The hierarchical concept of homology is tied to a tree model of evolution. The hierarchical nature of characters results from the nested hierarchy of taxon relationships. If there is no nested hierarchy of taxon relationships then our current concepts of homology are inadequate. We need terms that describe possible reticulate relationships among the characters, not just hierarchical ones.

Thus, along with modifications to the concept of monophyly (see Monophyletic groups in networks ), networks imply that we need modifications to the concept of homology, as well.


It is worth noting that a similar issue applies in other fields that are based on a concept of evolutionary history. For example, in historical linguistics words are considered to descend from ancestral languages and diversify among multiple daughter languages. These words are considered to be cognate (cf. homologous). However, words are also borrowed from unrelated languages, and these are loan words (cf. HGT). Loan words may also diversify among the daughter languages, both in the original language and in the borrowing language.

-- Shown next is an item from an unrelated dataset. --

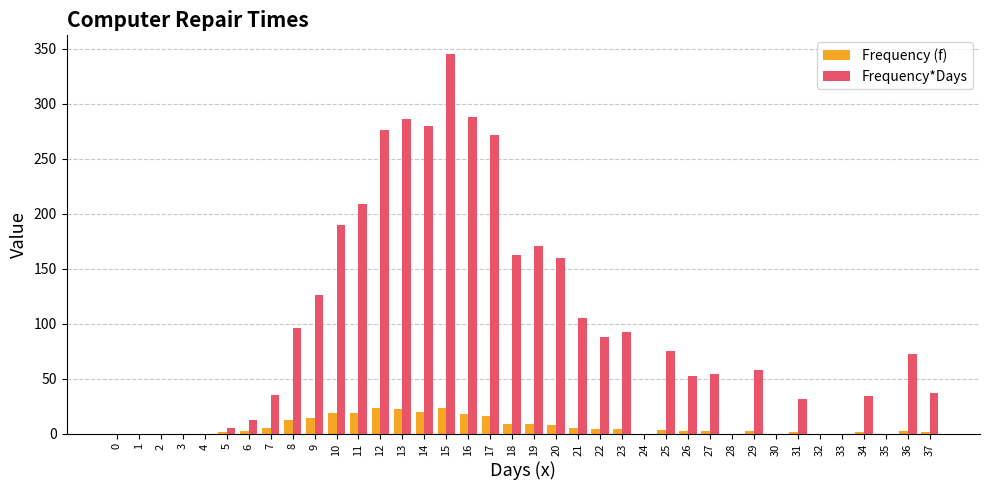

Is the value of Frequency (f) at 4 greater than the value of Frequency*Days at 9?

No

For example, the Germanic word *rīks (ruler) was borrowed from Celtic *rīxs (king), and it has come down to modern times as German 'Reich', English 'rich' (West Germanic), Swedish 'rike' (North Germanic), and Gothic 'reiks' (East Germanic) (see Wikipedia). This diversification has followed Grimm's Law, a regular phonological change that defines the Germanic family — so, the subsequent development of the loan word allows reconstruction of the evolutionary history, and the descendants are cognate. But are they cognate to the words descended from *rīxs within Celtic?

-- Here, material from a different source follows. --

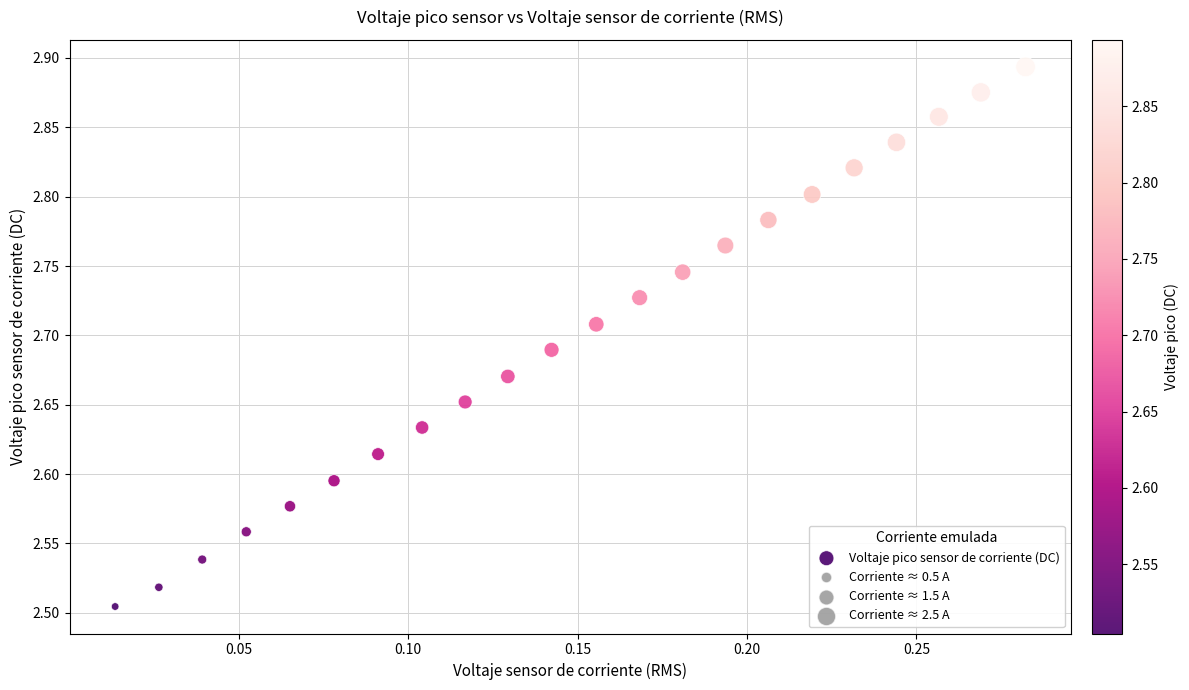

What is the range of X values (max minus min)?

0.3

Andam CP, Gogarten JP (2013) Biased gene transfer contributes to maintaining the Tree of Life. In: Lateral Gene Transfer in Evolution (U Gophna, ed.), pp 263-274. Springer: New York.

Butler AB, Saidel WM (2000) Defining sameness: historical, biological, and generative homology. Bioessays 22: 846-853.

Fitch WM (2000) Homology: a personal view on some of the problems. Trends in Genetics 16: 227-231.

Meyer A (1999) Homology and homoplasy: the retention of genetic programmes. In: Homology (GR Bock, G Cardew, eds), pp. 141-157. Wiley: Chichester.

Mindell DP, Meyer A (2001) Homology evolving. Trends in Ecology and Evolution 16: 434-440.

Nielsen C, Martinez P (2003) Patterns of gene expression: homology or homocracy? Development Genes and Evolution 213: 149-154.

Wagner GP (1989) The biological homology concept. Annual Review of Ecology and Systematics 20: 51-69.

Wagner GP (2014) Homology, Genes, and Evolutionary Innovation. Princeton University Press: Princeton NJ.